##### Dataset #####

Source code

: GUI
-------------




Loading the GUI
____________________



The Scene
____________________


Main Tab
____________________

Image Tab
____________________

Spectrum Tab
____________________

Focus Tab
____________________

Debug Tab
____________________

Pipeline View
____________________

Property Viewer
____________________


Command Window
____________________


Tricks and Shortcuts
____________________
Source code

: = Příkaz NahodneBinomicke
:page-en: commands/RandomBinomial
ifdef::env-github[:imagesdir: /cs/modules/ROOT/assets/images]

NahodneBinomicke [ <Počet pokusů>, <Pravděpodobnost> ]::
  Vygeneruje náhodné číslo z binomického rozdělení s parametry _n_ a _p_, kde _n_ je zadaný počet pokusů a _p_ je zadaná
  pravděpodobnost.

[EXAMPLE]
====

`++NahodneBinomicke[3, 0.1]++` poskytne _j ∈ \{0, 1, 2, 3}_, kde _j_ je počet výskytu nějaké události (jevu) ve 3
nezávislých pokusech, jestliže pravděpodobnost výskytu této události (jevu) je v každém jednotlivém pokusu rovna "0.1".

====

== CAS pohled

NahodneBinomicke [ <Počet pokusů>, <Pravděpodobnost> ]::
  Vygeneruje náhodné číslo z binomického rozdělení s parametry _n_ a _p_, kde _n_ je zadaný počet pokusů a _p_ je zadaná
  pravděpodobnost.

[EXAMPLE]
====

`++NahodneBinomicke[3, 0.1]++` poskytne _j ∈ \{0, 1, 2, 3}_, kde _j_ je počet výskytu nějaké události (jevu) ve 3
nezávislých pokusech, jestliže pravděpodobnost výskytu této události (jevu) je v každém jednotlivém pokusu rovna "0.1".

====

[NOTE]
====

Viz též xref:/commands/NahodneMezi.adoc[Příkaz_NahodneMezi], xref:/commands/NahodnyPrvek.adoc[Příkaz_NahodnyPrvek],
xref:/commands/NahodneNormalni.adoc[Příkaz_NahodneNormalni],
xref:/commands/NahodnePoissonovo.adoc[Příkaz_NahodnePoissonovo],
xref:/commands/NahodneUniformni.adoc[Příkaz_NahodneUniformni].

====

#####
##### Dataset #####

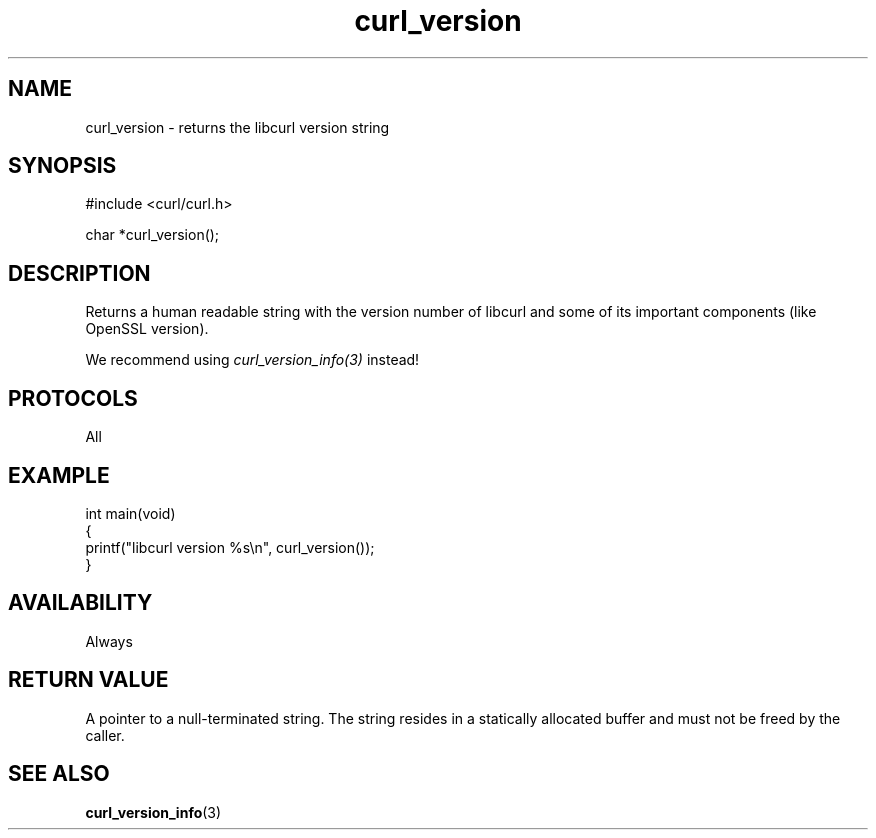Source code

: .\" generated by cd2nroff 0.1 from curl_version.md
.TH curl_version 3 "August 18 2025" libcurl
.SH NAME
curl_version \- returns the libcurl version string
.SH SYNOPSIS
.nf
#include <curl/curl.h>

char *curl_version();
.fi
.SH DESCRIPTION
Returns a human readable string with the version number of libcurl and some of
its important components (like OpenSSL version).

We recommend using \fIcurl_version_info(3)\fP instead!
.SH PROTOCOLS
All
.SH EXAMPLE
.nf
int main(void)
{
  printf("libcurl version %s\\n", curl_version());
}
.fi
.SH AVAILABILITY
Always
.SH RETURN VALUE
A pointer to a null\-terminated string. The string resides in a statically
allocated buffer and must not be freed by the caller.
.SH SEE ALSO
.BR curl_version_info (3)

#####

=== How to complete this task ===
Report only the number of lines, among the records above, that contain the word "commands".

=== Exercise response ===
5